Spanish Riding School
I never really wanted to go to the horse ballet at the Spanish Riding School. Probably (I thought) it would be overrun by hordes of tourists discharging themselves from their cruising boats on the Danube, perhaps craving respite from trudging around museums listening to mountains of facts from a guide-by-rote about the Saxe-Coburgs and the Austrian Empire (inter alia). And the only thing I knew of Lipizzaner was from a tense interchange between Denzel Washington and Gene Hackman in Crimson Tide.
I get it – I am a cultural wasteland.
Mrs: “Do you want to go to the show at the Spanish Riding School?”
Mr: “How long will it go for?”
Mrs: “About 70 minutes. Don’t worry we’ll get the cheapest seats”.
Well, that didn’t quite happen. Fate, and a sketchy internet connection, had intervened by rejecting our effort to buy tickets on the line.
So, we pedalled to the venue to do commerce face to face, arriving about 35 minutes before the show. The venue was already buzzing. We were directed to a cash desk.
My initial efforts to communicate with the cashier were obviously so well nuanced that a wall of German came back.

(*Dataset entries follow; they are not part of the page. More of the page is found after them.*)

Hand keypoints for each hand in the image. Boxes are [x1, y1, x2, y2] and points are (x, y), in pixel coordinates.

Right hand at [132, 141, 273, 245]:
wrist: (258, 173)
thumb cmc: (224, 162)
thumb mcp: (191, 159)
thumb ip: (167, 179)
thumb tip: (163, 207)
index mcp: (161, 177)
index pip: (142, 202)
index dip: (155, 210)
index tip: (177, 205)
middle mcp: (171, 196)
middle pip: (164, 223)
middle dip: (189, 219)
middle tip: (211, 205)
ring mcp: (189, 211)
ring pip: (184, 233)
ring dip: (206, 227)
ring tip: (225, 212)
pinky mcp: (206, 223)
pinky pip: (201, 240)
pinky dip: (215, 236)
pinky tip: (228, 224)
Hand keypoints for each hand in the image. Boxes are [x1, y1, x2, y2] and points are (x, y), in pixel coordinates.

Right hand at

“English?”, I whined, sheepish about my linguistic ignorance.
“Sorry, the show is sold out”.
This was obviously a HUGE disappointment for Mrs B.

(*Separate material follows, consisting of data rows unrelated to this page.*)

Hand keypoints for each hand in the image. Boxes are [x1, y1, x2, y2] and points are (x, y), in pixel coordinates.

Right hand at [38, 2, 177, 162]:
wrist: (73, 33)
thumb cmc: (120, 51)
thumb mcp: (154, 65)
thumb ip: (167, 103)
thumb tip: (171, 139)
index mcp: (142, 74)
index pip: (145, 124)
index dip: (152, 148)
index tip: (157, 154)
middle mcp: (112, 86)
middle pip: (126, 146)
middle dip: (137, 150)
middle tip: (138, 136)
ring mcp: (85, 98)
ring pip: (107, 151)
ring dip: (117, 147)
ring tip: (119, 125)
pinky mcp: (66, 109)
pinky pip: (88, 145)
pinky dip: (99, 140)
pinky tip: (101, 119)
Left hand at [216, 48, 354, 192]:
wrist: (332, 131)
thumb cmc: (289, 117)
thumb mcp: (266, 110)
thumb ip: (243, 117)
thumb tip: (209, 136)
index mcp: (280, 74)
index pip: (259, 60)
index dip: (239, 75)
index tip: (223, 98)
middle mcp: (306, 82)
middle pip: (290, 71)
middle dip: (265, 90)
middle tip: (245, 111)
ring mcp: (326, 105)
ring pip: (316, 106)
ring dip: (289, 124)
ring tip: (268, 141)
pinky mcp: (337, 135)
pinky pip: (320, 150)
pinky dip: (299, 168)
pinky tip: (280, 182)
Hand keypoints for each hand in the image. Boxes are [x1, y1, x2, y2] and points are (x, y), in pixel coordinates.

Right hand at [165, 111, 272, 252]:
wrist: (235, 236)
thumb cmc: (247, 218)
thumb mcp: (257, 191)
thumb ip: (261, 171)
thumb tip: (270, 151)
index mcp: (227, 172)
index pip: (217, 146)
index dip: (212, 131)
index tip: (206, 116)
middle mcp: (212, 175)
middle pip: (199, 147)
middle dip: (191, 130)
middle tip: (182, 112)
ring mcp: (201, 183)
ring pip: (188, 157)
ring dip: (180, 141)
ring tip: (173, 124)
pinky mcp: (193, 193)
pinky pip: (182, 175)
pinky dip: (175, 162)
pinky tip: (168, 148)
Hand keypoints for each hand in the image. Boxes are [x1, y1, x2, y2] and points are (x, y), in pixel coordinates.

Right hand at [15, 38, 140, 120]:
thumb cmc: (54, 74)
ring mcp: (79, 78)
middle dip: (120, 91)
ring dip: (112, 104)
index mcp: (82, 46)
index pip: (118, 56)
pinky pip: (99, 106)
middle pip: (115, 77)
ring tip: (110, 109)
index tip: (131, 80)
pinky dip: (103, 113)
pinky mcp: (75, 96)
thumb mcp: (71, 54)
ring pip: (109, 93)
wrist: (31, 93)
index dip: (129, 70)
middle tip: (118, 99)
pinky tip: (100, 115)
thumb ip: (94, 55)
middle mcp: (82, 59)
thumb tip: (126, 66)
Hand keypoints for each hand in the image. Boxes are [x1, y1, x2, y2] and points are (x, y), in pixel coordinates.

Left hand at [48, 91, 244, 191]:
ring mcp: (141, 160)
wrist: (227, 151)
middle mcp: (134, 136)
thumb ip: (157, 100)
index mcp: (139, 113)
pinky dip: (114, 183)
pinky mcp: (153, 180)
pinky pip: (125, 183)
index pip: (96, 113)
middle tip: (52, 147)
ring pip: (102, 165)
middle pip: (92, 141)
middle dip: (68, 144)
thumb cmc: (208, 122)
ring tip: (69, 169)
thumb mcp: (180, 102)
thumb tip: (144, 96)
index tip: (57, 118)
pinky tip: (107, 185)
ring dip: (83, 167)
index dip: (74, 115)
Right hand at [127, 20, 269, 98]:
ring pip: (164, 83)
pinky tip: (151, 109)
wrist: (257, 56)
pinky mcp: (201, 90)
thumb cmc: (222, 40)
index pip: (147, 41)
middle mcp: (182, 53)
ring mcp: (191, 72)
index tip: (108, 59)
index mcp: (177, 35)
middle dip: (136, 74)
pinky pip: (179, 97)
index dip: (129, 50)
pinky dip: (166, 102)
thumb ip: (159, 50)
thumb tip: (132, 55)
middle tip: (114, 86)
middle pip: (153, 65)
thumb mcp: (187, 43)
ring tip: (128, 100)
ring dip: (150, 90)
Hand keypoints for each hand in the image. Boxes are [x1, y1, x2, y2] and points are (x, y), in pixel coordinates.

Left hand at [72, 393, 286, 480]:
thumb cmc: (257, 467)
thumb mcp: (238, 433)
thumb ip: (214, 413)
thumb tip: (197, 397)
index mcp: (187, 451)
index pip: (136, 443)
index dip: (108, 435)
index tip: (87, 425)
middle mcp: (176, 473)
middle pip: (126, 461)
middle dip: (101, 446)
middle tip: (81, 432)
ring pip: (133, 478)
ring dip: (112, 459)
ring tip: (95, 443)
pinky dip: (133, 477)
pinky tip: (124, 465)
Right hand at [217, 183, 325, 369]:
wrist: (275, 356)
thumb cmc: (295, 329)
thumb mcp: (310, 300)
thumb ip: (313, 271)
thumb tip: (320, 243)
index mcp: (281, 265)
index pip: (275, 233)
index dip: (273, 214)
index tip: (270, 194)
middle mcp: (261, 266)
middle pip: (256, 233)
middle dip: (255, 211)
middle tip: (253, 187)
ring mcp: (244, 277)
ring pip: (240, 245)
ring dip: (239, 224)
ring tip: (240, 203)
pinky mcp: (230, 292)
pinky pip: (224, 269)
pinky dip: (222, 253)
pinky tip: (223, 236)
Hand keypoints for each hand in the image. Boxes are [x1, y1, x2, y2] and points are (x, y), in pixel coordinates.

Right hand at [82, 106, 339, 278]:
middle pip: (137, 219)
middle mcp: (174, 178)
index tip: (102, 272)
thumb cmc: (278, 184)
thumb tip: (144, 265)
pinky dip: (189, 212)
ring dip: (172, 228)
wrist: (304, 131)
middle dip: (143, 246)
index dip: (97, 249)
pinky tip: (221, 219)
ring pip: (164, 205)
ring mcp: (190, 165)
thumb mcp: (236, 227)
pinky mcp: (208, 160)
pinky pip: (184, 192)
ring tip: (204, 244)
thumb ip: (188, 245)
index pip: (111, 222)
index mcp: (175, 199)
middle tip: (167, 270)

“But…”, continued the cashier, fate starting to smile on us, “I have four tickets that may become available. If you can wait here until 10:59 and they are still available, you will be called and you can buy tickets. You just need to write your name here”. It was 10:30. We weren’t top of the list. The show was scheduled to commence at 11:00. We waited, and watched dozens of people who enquired after us being rejected. One family (from the US) had bought tickets for August 10th, not October 8th. (8/10 not 10/8 – an easy mistake to make maybe?).
Then it was 10:59. And then 11:00. The doors had been closed by the usher.
And then they started calling out names. The first two names called failed to present to the cashier. Then…
“Andrew Burbridge”.
We promptly presented, and paid (€40 pp), received our tickets, and were ushered almost secretively in through a back door to take some seats in just about the plum best location in the house, perhaps other than being the Royal Box. We were at horse level, eye-to-eye with the beasts, and directly behind the middle of the goal if it had been a football game. All the presentations of horse choreography were done directly towards us.
And it was very special. Definitely recommended, especially if you’re into all things equestrian, but even if you’re not.